Thursday, January 27, 2011

The Brief Wondrous Life of Oscar Wao

I was really looking forward to this book because I have a lot in common with the protagonist (the author?) I'm not Dominican but I do come from an immigrant family and I was also a ghetto nerd (minus the ghetto). Now, I wasn't nearly as nerdy as your stereotypical fanboy - I didn't play Dungeons and Dragons, I wasn't hugely into comic books or video games, and I still had friends, but Tolkien, Star Wars, and a LOT of books and alone-time helped me stay afloat in suburbia. Like Oscar, I was obsessed with the opposite sex but had no social skills, I hated running and physical exercise, I read vociferously to dull my pain and I wrote fictional stories to escape my reality.

Oscar is my homeboy.


All in all, I enjoyed this book.

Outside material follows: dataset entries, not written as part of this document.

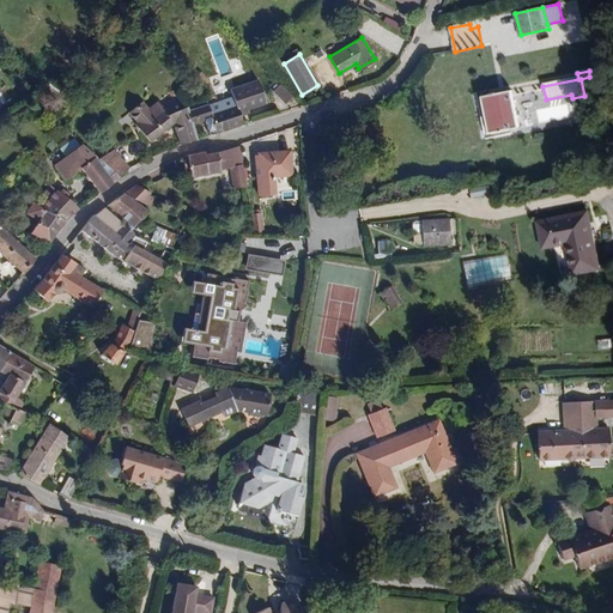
[(238,111),(266,102),(258,78),(230,89),(232,96),(188,110),(192,122),(206,117),(212,134),(243,122),(238,111)]
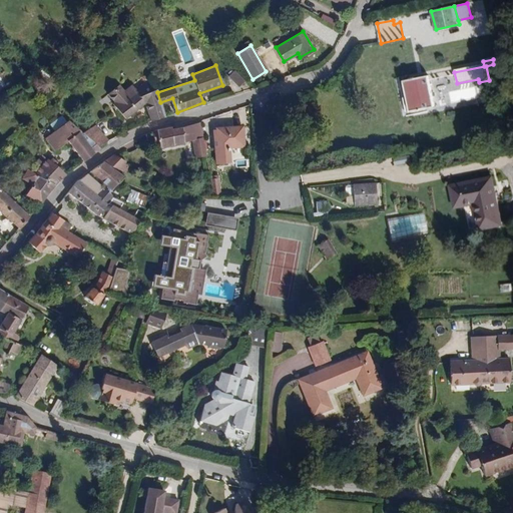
[(238,85),(244,80),(234,70),(228,75),(238,85)]
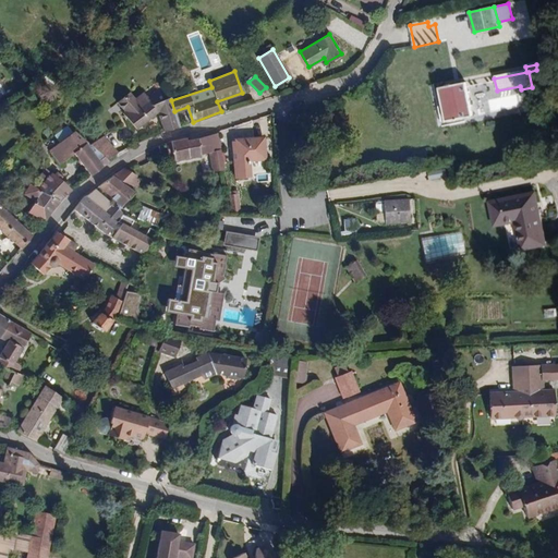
[(472,117),(465,83),(452,86),(451,84),(446,85),(446,87),(439,88),(446,122),(472,117)]
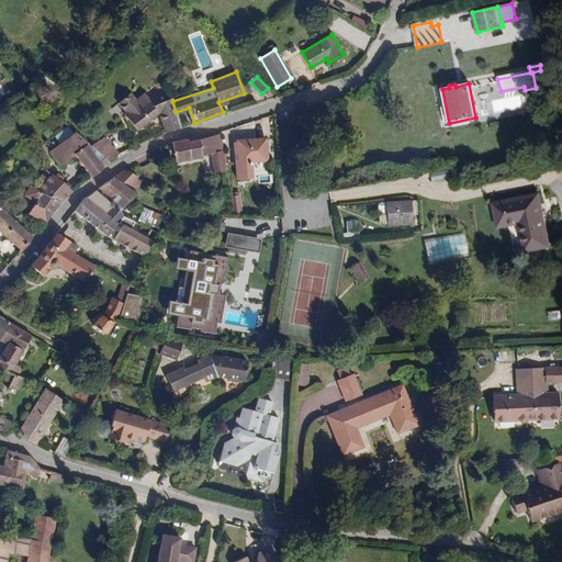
[(137,130),(159,112),(165,133),(180,127),(176,112),(172,101),(171,97),(154,103),(144,91),(136,98),(131,91),(116,102),(124,111),(123,113),(137,130)]
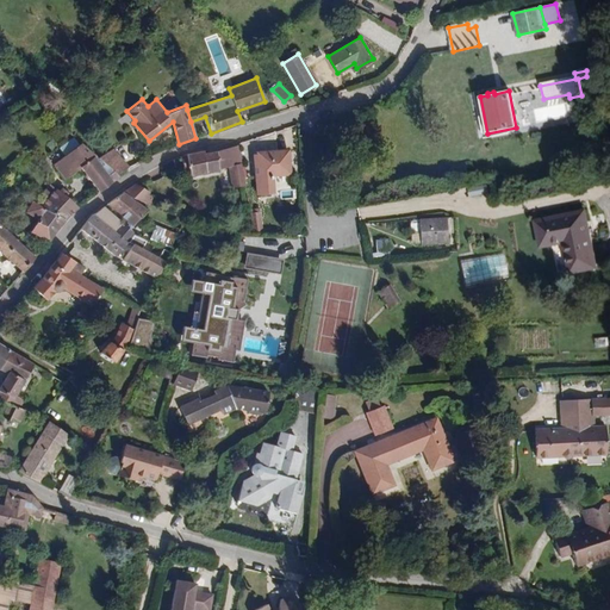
[(98,157),(74,135),(58,148),(64,155),(54,163),(66,179),(80,167),(99,191),(119,176),(117,174),(98,157)]
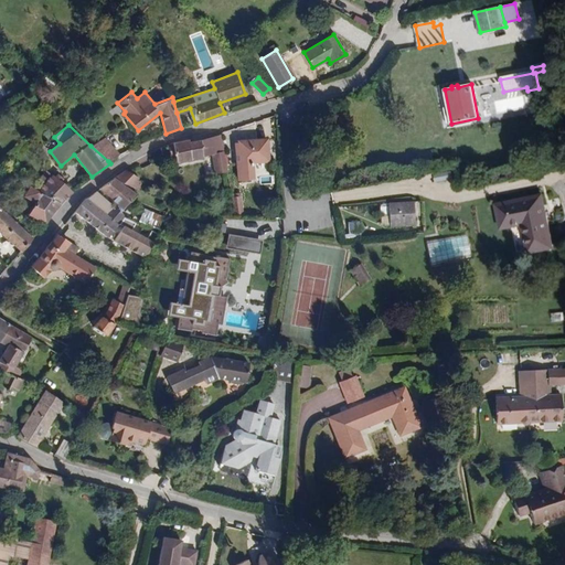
[(202,157),(212,155),(215,173),(226,172),(223,156),(224,155),(219,135),(188,142),(188,140),(173,144),(166,146),(170,157),(173,157),(176,167),(181,166),(181,162),(202,158),(202,157)]
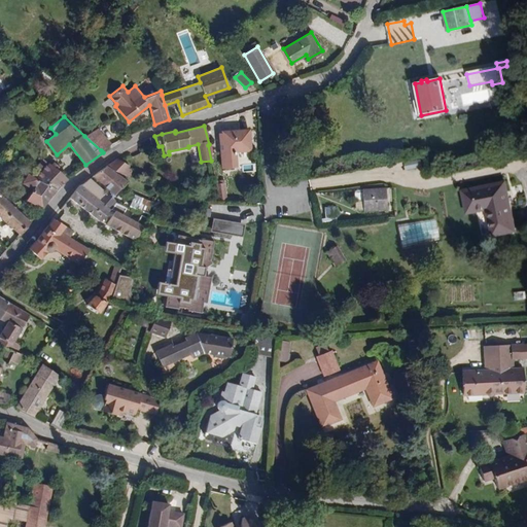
[(110,143),(97,128),(84,136),(101,150),(110,143)]
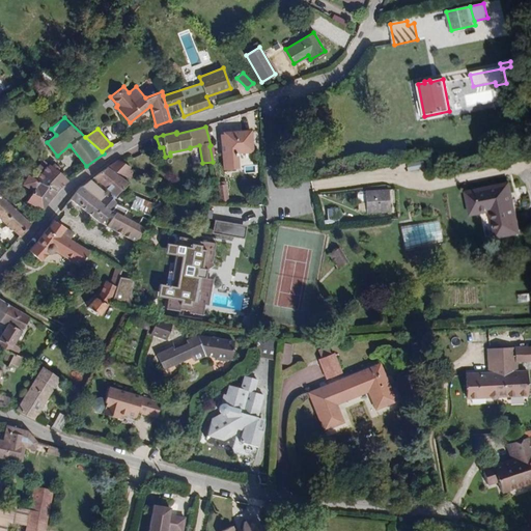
[(252,152),(250,131),(222,133),(223,136),(224,155),(221,156),(223,170),(238,168),(236,154),(252,152)]
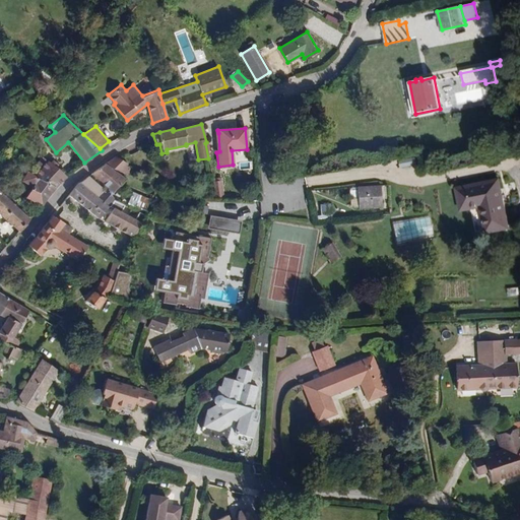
[(36,175),(48,159),(41,154),(27,171),(36,175)]
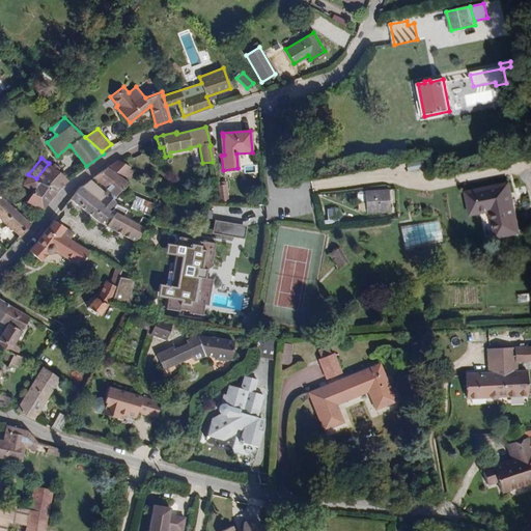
[(134,173),(129,170),(130,168),(117,160),(106,168),(112,172),(130,178),(134,173)]
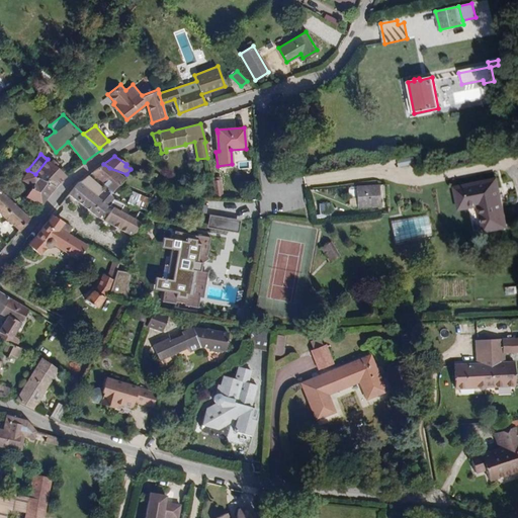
[(158,174),(154,156),(146,157),(150,175),(158,174)]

I love the colloquial voice and the seemingly regressive narrative (it starts with Oscar in the present day and it documents the lives of his family backwards, so after Oscar it's his sister Lola, their mother Beli, and then their grandfather Abelard). It was also extremely funny, but the humour comes at the expense of the Dominican experience under the harsh regime of the dictator, Trujillo. It's got some very heavy subject matter: sexual violence, violence, rape, misogyny, suicide, bullying, etc. but it's all presented in a very light tone but Diaz doesn't do this to diminish the potency of those travesties, but rather, he evokes a tongue-in-cheek prose to illustrate the absurdity of having a voice while you are simultaneously being silenced: the Dominicans by their own government, Lola by her mother, Oscar by the culture and society of steroidal America, and ultimately, of himself. The joking and the lightheartedness gets them all through the mess.